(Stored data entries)
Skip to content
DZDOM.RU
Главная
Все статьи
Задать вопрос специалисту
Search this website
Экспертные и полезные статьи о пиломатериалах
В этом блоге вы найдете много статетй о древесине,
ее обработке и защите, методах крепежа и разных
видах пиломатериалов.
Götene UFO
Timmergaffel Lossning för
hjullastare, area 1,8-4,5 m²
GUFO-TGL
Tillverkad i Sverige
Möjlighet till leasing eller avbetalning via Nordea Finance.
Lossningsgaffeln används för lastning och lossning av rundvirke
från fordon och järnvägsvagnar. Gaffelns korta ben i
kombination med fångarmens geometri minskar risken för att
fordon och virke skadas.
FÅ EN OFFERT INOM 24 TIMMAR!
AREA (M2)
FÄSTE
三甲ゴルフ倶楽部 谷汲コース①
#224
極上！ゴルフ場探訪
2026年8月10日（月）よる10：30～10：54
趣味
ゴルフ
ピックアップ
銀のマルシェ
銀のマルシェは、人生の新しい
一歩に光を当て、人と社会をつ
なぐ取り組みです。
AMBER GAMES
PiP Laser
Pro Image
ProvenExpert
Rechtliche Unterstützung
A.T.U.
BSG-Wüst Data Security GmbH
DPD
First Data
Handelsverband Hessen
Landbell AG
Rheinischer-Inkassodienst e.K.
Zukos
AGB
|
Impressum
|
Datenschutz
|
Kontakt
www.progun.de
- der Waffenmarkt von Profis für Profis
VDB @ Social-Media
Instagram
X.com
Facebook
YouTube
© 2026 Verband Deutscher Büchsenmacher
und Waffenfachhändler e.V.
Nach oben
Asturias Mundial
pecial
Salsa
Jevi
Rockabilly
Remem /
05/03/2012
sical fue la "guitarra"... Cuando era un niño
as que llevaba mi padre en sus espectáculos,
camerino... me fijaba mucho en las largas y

*INSTRUCTIONS TO FOLLOW*
Show every line in the entries where the string "fordon" occurs.

*RESPONSE TO THE EXERCISE*
från fordon och järnvägsvagnar. Gaffelns korta ben i
fordon och virke skadas.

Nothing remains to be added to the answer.